[Collected data]
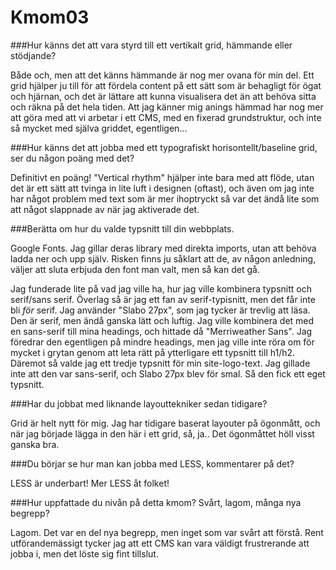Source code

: Kmom03
===============================

###Hur känns det att vara styrd till ett vertikalt grid, hämmande eller stödjande?

Både och, men att det känns hämmande är nog mer ovana för min del. Ett grid hjälper ju till för att fördela content på ett sätt som är behagligt för ögat och hjärnan, och det är lättare att kunna visualisera det än att behöva sitta och räkna på det hela tiden. Att jag känner mig anings hämmad har nog mer att göra med att vi arbetar i ett CMS, med en fixerad grundstruktur, och inte så mycket med själva griddet, egentligen...

###Hur känns det att jobba med ett typografiskt horisontellt/baseline grid, ser du någon poäng med det?

Definitivt en poäng! "Vertical rhythm" hjälper inte bara med att flöde, utan det är ett sätt att tvinga in lite luft i designen (oftast), och även om jag inte har något problem med text som är mer ihoptryckt så var det ändå lite som att något slappnade av när jag aktiverade det.

###Berätta om hur du valde typsnitt till din webbplats.

Google Fonts. Jag gillar deras library med direkta imports, utan att behöva ladda ner och upp själv. Risken finns ju såklart att de, av någon anledning, väljer att sluta erbjuda den font man valt, men så kan det gå.

Jag funderade lite på vad jag ville ha, hur jag ville kombinera typsnitt och serif/sans serif. Överlag så är jag ett fan av serif-typisnitt, men det får inte bli _för_ serif. Jag använder "Slabo 27px", som jag tycker är trevlig att läsa. Den är serif, men ändå ganska lätt och luftig. Jag ville kombinera det med en sans-serif till mina headings, och hittade då "Merriweather Sans". Jag föredrar den egentligen på mindre headings, men jag ville inte röra om för mycket i grytan genom att leta rätt på ytterligare ett typsnitt till h1/h2. Däremot så valde jag ett tredje typsnitt för min site-logo-text. Jag gillade inte att den var sans-serif, och Slabo 27px blev för smal. Så den fick ett eget typsnitt.

###Har du jobbat med liknande layouttekniker sedan tidigare?

Grid är helt nytt för mig. Jag har tidigare baserat layouter på ögonmått, och när jag började lägga in den här i ett grid, så, ja.. Det ögonmåttet höll visst ganska bra.

###Du börjar se hur man kan jobba med LESS, kommentarer på det?

LESS är underbart! Mer LESS åt folket!

###Hur uppfattade du nivån på detta kmom? Svårt, lagom, många nya begrepp?

Lagom. Det var en del nya begrepp, men inget som var svårt att förstå. Rent utförandemässigt tycker jag att ett CMS kan vara väldigt frustrerande att jobba i, men det löste sig fint tillslut.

### DIRECTIONS FOR THIS TASK
Only the lines from the one containing "###Har du jobbat" through the last line above belong in your answer. Retype them exactly.

### RESPONSE TO THIS EXERCISE
###Har du jobbat med liknande layouttekniker sedan tidigare?

Grid är helt nytt för mig. Jag har tidigare baserat layouter på ögonmått, och när jag började lägga in den här i ett grid, så, ja.. Det ögonmåttet höll visst ganska bra.

###Du börjar se hur man kan jobba med LESS, kommentarer på det?

LESS är underbart! Mer LESS åt folket!

###Hur uppfattade du nivån på detta kmom? Svårt, lagom, många nya begrepp?

Lagom. Det var en del nya begrepp, men inget som var svårt att förstå. Rent utförandemässigt tycker jag att ett CMS kan vara väldigt frustrerande att jobba i, men det löste sig fint tillslut.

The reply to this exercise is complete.